Илья уже привык к его восторженным взбрыкам и даже не слушал напарника — мели, Емеля. Каждую весну на путине он вроде бы терял способность слышать постороннее, переключался обостренным слухом на весенний птичий гвалт и свадебные пернаткины пенья. Неподалеку от их стана — многотысячное грачиное скопище: в ядовитой зелени ветлы черными шапками тесно и бессчетно лепились гнезда. Неумолчный грай крылатого поселения никогда не надоедал Илье, и он по их повадкам загодя определял непогодицу, добрую или сварливую весну. Нынче тоже рано грачи приступили к гнездам, еще по морозным утренникам, отчего открылась Илье в его угадках добрая уловистая весна — словно в воду смотрел. Многоголосый грай редко затухал даже ночами. А несколькими днями раньше прибавились к нему скрипуче-просительные голоса грачат — они всегда доспевали к селедочному кону.

Птичьи хлопоты, яркая зелень, солнце, ласковый ветер и добрый улов сельди ладно настроили Илью. Он на время даже забыл о вчерашнем пожаре на Крепкожилинском промысле, и наступивший нынешний день представлялся ему необыкновенно хорошим. Но известно: хвали утро днем, а день — вечером. Едва они вывернулись из-за песчаного откоса, поросшего густой щетинкой низкорослой ветлы, их глазам открылись строения промысла, и случившееся вновь припомнилось им.

— Теперь че же, к Ляпаеву, а? — обеспокоенно спросил Тимофей.

— К нему, стало быть, — подавленно отозвался Илья. — Поначалу, однако, сюда заглянем, все одно по пути.

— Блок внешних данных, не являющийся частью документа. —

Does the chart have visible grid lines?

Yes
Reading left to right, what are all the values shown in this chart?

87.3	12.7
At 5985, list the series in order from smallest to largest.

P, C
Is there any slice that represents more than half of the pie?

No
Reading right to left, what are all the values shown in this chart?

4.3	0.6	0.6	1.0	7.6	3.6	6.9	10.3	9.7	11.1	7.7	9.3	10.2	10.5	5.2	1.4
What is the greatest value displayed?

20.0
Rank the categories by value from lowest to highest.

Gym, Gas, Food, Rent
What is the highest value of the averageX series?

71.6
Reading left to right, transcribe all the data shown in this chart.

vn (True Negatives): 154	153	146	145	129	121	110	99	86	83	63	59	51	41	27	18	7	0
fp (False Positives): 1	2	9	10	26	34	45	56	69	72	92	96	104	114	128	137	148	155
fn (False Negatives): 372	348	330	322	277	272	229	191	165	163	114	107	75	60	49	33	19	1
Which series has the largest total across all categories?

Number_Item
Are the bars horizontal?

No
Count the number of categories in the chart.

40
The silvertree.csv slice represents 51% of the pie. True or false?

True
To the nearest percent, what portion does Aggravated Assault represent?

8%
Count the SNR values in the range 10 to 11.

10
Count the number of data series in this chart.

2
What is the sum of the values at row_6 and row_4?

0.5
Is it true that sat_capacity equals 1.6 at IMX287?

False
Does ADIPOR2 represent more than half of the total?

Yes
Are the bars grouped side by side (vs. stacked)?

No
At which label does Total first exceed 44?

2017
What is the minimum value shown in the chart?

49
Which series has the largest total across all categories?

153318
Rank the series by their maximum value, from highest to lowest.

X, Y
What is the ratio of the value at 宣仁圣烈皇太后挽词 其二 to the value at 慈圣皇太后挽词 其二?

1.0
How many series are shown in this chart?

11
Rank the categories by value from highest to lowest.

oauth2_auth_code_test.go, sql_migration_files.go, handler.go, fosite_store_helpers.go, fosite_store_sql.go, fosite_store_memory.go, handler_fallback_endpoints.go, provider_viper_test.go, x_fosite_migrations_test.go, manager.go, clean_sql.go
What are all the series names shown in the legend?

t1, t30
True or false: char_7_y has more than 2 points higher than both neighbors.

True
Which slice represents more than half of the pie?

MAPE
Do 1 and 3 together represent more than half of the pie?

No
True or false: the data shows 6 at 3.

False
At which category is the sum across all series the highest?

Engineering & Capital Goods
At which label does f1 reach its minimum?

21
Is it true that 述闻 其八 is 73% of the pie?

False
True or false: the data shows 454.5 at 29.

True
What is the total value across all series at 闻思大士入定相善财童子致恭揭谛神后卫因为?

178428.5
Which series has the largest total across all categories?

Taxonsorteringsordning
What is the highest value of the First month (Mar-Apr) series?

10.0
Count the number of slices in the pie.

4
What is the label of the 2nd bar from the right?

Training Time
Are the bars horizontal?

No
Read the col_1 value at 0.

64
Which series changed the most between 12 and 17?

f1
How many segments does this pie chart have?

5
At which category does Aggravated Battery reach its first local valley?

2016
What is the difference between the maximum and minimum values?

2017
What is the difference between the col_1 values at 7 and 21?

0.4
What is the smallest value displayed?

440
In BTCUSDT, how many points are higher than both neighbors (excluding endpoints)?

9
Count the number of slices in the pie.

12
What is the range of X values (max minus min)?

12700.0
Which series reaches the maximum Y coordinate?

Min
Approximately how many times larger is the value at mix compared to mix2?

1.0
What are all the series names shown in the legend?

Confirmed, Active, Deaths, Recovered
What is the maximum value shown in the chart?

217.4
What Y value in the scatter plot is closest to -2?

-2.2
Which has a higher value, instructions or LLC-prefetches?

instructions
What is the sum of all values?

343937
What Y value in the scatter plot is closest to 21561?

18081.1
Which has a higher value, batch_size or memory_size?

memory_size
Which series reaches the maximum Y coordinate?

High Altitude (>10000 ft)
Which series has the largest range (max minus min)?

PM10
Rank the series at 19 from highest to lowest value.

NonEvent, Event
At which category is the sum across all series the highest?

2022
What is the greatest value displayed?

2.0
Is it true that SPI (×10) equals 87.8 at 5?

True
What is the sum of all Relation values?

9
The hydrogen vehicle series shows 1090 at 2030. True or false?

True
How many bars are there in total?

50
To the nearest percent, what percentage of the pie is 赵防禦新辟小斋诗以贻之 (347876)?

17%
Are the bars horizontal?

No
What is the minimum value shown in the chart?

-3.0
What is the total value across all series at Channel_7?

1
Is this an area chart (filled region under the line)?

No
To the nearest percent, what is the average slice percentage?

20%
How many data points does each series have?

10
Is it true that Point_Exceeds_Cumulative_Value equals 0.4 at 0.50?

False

— Можно и так, — согласился Тимофей.

С этого момента все пошло наперекосяк, будто кто-то свыше наслал порчу на землю, повредил очень нужный винтик в хорошо отлаженном механизме жизни. Промысел выглядел заброшенным — ни одной лодки у приплотка, ни человека на плоту. Лишь приблизившись к строениям, приметили ловцы ватажников в выходах и под вешалами — они снимали сушку, набивали ее в рогожные кули. Но и в выходах не было обычного многолюдья — что-то и тут приключилось. Не иначе как поуволили работных Крепкожилины.

Подогнали ловцы бударку к приплотку, закурили, выжидая. Но ни Яков, ни старик из конторки не показывались.

К тому времени причалил дед Позвонок с внуком да Кумар с десятилетним сыном — тощим и неимоверно вытянутым парнишечкой. Кумар тоже задымил от вынужденного безделья.

— Видать, у моря погоды ждем.

— Ждать — не устать, да было бы чего ждать.

Быть в неизвестности всегда тревожно и невыносимо, а тут прибавлялась ко всему прочему забота об улове и, стало быть, о заработке, о завтрашнем дне. Потому ожиданье у промысла стало вскоре нестерпимым.